> Every time there’s a new kind of bug, we add a language feature to prevent that kind of bug.
That's why learning more academic, 'non-practical' aspects of computer science is sometimes beneficial. Otherwise very few will naturally develop the abstract thinking that allows them to see uncaught exception and null pointer are exactly the same 'kind of bug.'
Anyway the author got it completely upside down. The stricter mental model of static typing came first (in more academic languages like Haskell and Ocaml). Then Java etc. half-assed them.

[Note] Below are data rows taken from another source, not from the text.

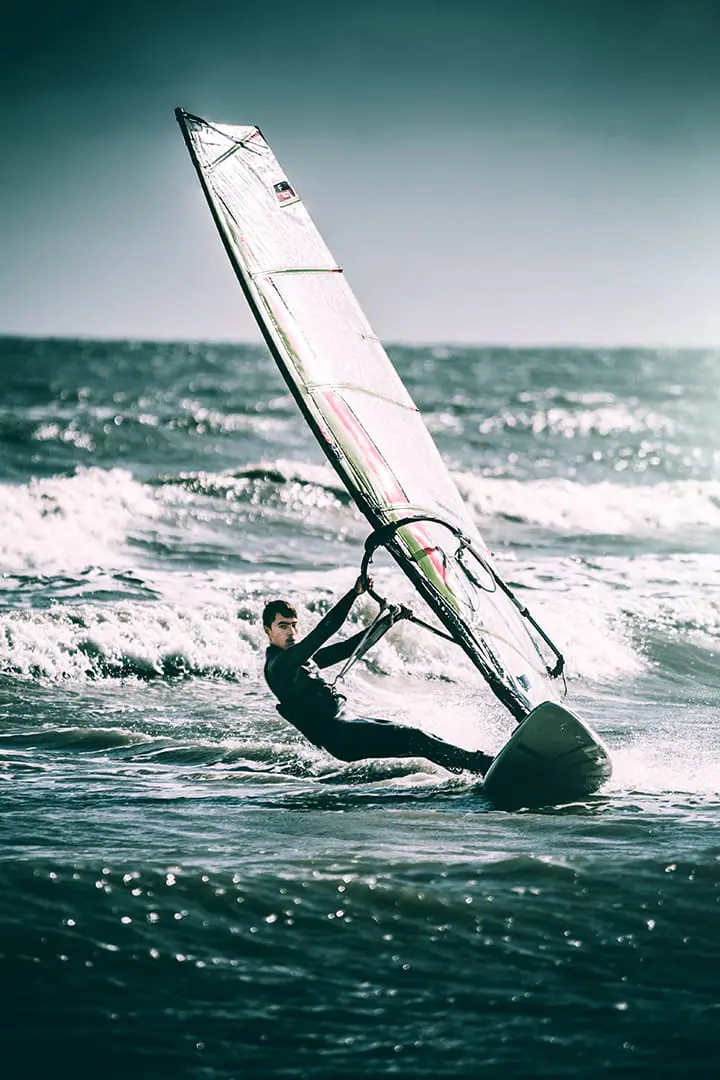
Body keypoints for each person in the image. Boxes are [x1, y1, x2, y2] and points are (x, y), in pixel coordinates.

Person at [262, 576, 494, 775]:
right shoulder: (279, 665)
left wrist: (389, 620)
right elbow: (326, 629)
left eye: (294, 625)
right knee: (415, 738)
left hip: (350, 723)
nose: (291, 632)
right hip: (340, 735)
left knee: (421, 738)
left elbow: (349, 648)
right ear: (267, 630)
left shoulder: (298, 660)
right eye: (282, 626)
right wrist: (353, 594)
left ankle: (475, 769)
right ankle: (483, 765)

Then we have Swift and Kotlin and whatever trying to un-half-ass them while keeping some terminology from Java etc. to not scare Java etc. programmers.
As someone not familiar with Haskell and Ocaml, which parts of Java are poorly implemented?
I suppose it's somewhat accurate to claim that Haskell and Ocaml historically preceded Java (or even Objective-C). But Java wasn't inspired by those academic languages, but C: a then widely used real-world language with only partial static types.
(Not saying Java's attempt to remedy C's problems wasn't half-assed — it was.) The trend to plug holes is primarily motivated by empirical evidence of bug classes. Not by elegance of academic research.
As Bjarne Stroustrup famously quipped:
> “There are only two kinds of languages: the ones people complain about and the ones nobody uses.”
Swift, Kotlin, Rust, C++ are attempt to become languages that everyone complains about, not Haskell or Ocaml.